Marking the 32nd anniversary of the death of the Lubavitcher Rebbe, Menachem Mendel Schneerson, Chabad’s Kehot publishing house announced it will begin publishing the rabbi’s full English correspondence archive. Chabad said the project is unprecedented and is expected to take 10 to 20 years, producing about 50 volumes with more than 10,000 letters.
The archive will reveal, for the first time, a comprehensive collection of letters the Rebbe sent over four decades to thousands of Jews and other figures in the English-speaking world. His correspondence covered faith, education, family, business, community matters, and questions of Jewish law, medicine, science, and philosophy. According to Chabad, the letters reflect both his personal involvement in individual lives and his leadership of the wider Jewish public.
The publishers said the material is especially significant because it was written in English for readers in the United States and other Western countries after World War II, when Eastern European Torah centers had been destroyed and Yiddish use was declining. The letters show how the Rebbe brought Torah and Chassidic teachings to a new generation living in an English-speaking environment.

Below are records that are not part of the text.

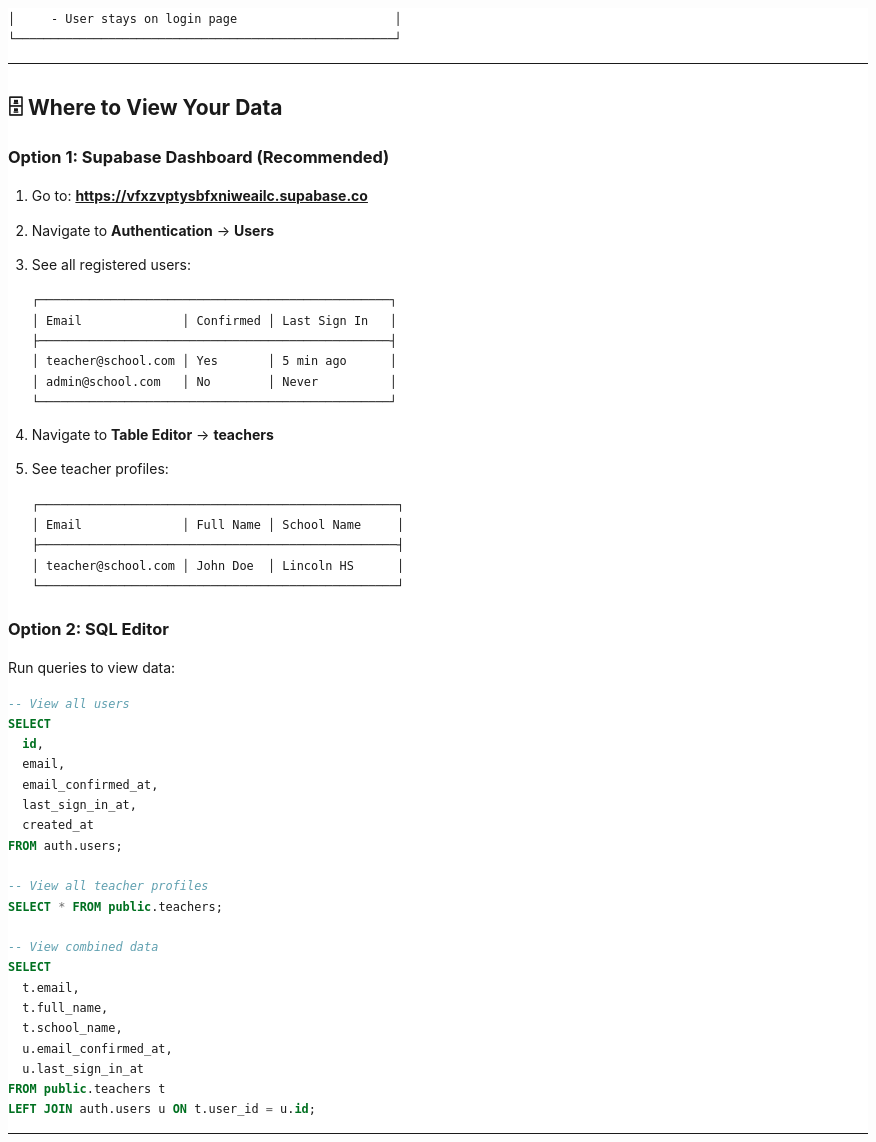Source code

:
 ```
│     - User stays on login page                      │
└─────────────────────────────────────────────────────┘
```

---

## 🗄️ Where to View Your Data

### Option 1: Supabase Dashboard (Recommended)

1. Go to: **https://vfxzvptysbfxniweailc.supabase.co**
2. Navigate to **Authentication** → **Users**
3. See all registered users:
   ```
   ┌─────────────────────────────────────────────────┐
   │ Email              │ Confirmed │ Last Sign In   │
   ├─────────────────────────────────────────────────┤
   │ teacher@school.com │ Yes       │ 5 min ago      │
   │ admin@school.com   │ No        │ Never          │
   └─────────────────────────────────────────────────┘
   ```

4. Navigate to **Table Editor** → **teachers**
5. See teacher profiles:
   ```
   ┌──────────────────────────────────────────────────┐
   │ Email              │ Full Name │ School Name     │
   ├──────────────────────────────────────────────────┤
   │ teacher@school.com │ John Doe  │ Lincoln HS      │
   └──────────────────────────────────────────────────┘
   ```

### Option 2: SQL Editor

Run queries to view data:

```sql
-- View all users
SELECT 
  id,
  email,
  email_confirmed_at,
  last_sign_in_at,
  created_at
FROM auth.users;

-- View all teacher profiles
SELECT * FROM public.teachers;

-- View combined data
SELECT 
  t.email,
  t.full_name,
  t.school_name,
  u.email_confirmed_at,
  u.last_sign_in_at
FROM public.teachers t
LEFT JOIN auth.users u ON t.user_id = u.id;
```

---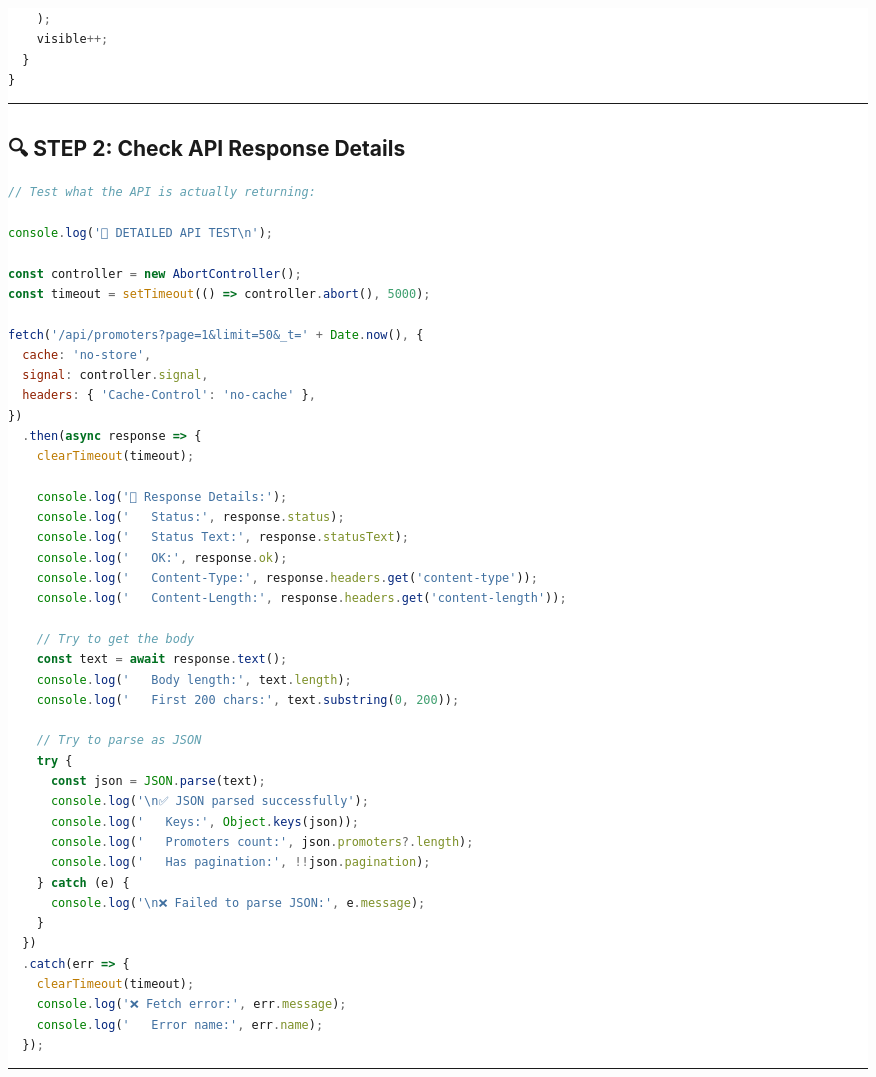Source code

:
 ```javascript
    );
    visible++;
  }
}
```

---

## 🔍 STEP 2: Check API Response Details

```javascript
// Test what the API is actually returning:

console.log('🔄 DETAILED API TEST\n');

const controller = new AbortController();
const timeout = setTimeout(() => controller.abort(), 5000);

fetch('/api/promoters?page=1&limit=50&_t=' + Date.now(), {
  cache: 'no-store',
  signal: controller.signal,
  headers: { 'Cache-Control': 'no-cache' },
})
  .then(async response => {
    clearTimeout(timeout);

    console.log('📡 Response Details:');
    console.log('   Status:', response.status);
    console.log('   Status Text:', response.statusText);
    console.log('   OK:', response.ok);
    console.log('   Content-Type:', response.headers.get('content-type'));
    console.log('   Content-Length:', response.headers.get('content-length'));

    // Try to get the body
    const text = await response.text();
    console.log('   Body length:', text.length);
    console.log('   First 200 chars:', text.substring(0, 200));

    // Try to parse as JSON
    try {
      const json = JSON.parse(text);
      console.log('\n✅ JSON parsed successfully');
      console.log('   Keys:', Object.keys(json));
      console.log('   Promoters count:', json.promoters?.length);
      console.log('   Has pagination:', !!json.pagination);
    } catch (e) {
      console.log('\n❌ Failed to parse JSON:', e.message);
    }
  })
  .catch(err => {
    clearTimeout(timeout);
    console.log('❌ Fetch error:', err.message);
    console.log('   Error name:', err.name);
  });
```

---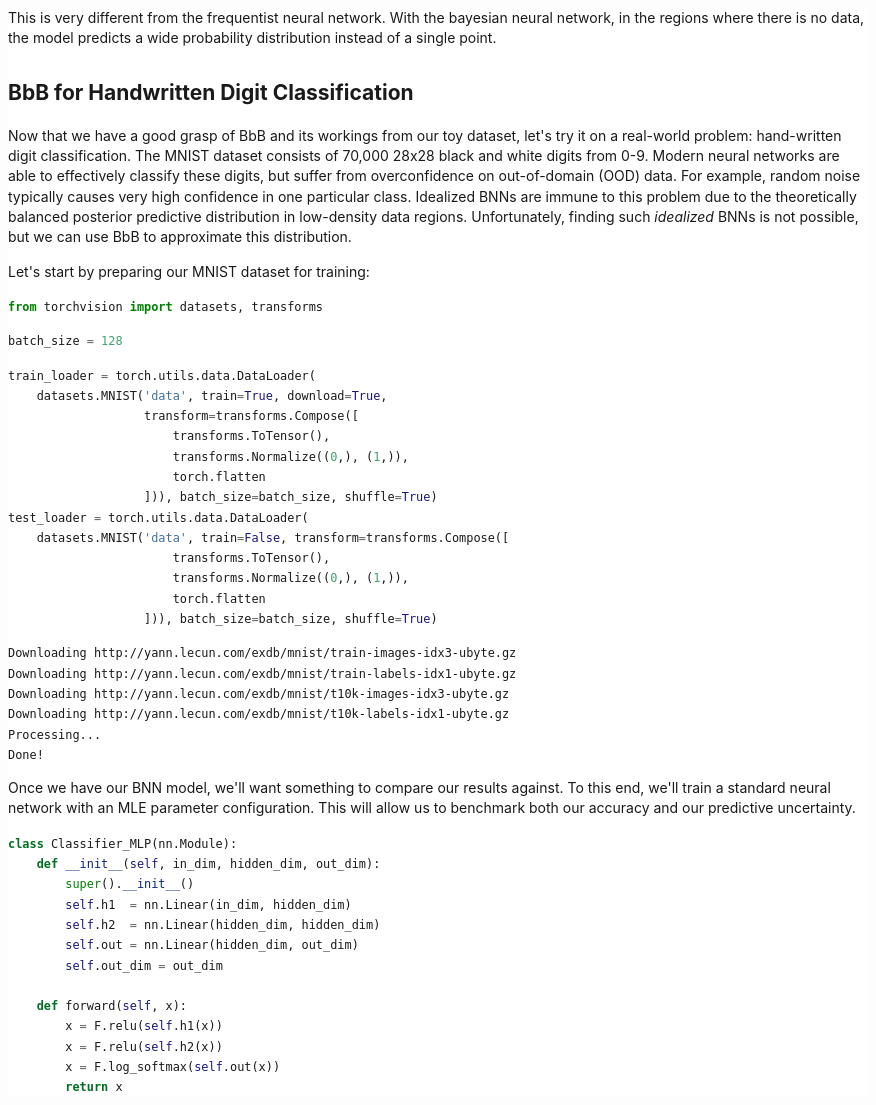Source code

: This is very different from the frequentist neural network. With the bayesian neural network, in the regions where there is no data, the model predicts a wide probability distribution instead of a single point.

## BbB for Handwritten Digit Classification

Now that we have a good grasp of BbB and its workings from our toy dataset, let's try it on a real-world problem: hand-written digit classification. The MNIST dataset consists of 70,000 28x28 black and white digits from 0-9. Modern neural networks are able to effectively classify these digits, but suffer from overconfidence on out-of-domain (OOD) data. For example, random noise typically causes very high confidence in one particular class. Idealized BNNs are immune to this problem due to the theoretically balanced posterior predictive distribution in low-density data regions. Unfortunately, finding such _idealized_ BNNs is not possible, but we can use BbB to approximate this distribution.

Let's start by preparing our MNIST dataset for training:


```python
from torchvision import datasets, transforms
```


```python
batch_size = 128
```


```python
train_loader = torch.utils.data.DataLoader(
    datasets.MNIST('data', train=True, download=True,
                   transform=transforms.Compose([
                       transforms.ToTensor(),
                       transforms.Normalize((0,), (1,)),
                       torch.flatten
                   ])), batch_size=batch_size, shuffle=True)
test_loader = torch.utils.data.DataLoader(
    datasets.MNIST('data', train=False, transform=transforms.Compose([
                       transforms.ToTensor(),
                       transforms.Normalize((0,), (1,)),
                       torch.flatten
                   ])), batch_size=batch_size, shuffle=True)
```

    Downloading http://yann.lecun.com/exdb/mnist/train-images-idx3-ubyte.gz
    Downloading http://yann.lecun.com/exdb/mnist/train-labels-idx1-ubyte.gz
    Downloading http://yann.lecun.com/exdb/mnist/t10k-images-idx3-ubyte.gz
    Downloading http://yann.lecun.com/exdb/mnist/t10k-labels-idx1-ubyte.gz
    Processing...
    Done!


Once we have our BNN model, we'll want something to compare our results against. To this end, we'll train a standard neural network with an MLE parameter configuration. This will allow us to benchmark both our accuracy and our predictive uncertainty.


```python
class Classifier_MLP(nn.Module):
    def __init__(self, in_dim, hidden_dim, out_dim):
        super().__init__()
        self.h1  = nn.Linear(in_dim, hidden_dim)
        self.h2  = nn.Linear(hidden_dim, hidden_dim)
        self.out = nn.Linear(hidden_dim, out_dim)
        self.out_dim = out_dim

    def forward(self, x):
        x = F.relu(self.h1(x))
        x = F.relu(self.h2(x))
        x = F.log_softmax(self.out(x))
        return x
```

The first volume, already available for preorder, is scheduled to be released after the upcoming Tishrei holidays. It will contain 214 letters from 1950 to 1951, a crucial period between the death of the previous Chabad Rebbe, Rabbi Yosef Yitzchak Schneerson, and the Lubavitcher Rebbe’s assumption of leadership in 1951. The letters were drawn from archive copies preserved in the Rebbe’s secretariat for decades and from documents provided by private recipients, with special care taken to protect privacy in line with his instructions. Chabad said the publication offers the public a rare look at the Rebbe as both a spiritual guide and a personal adviser.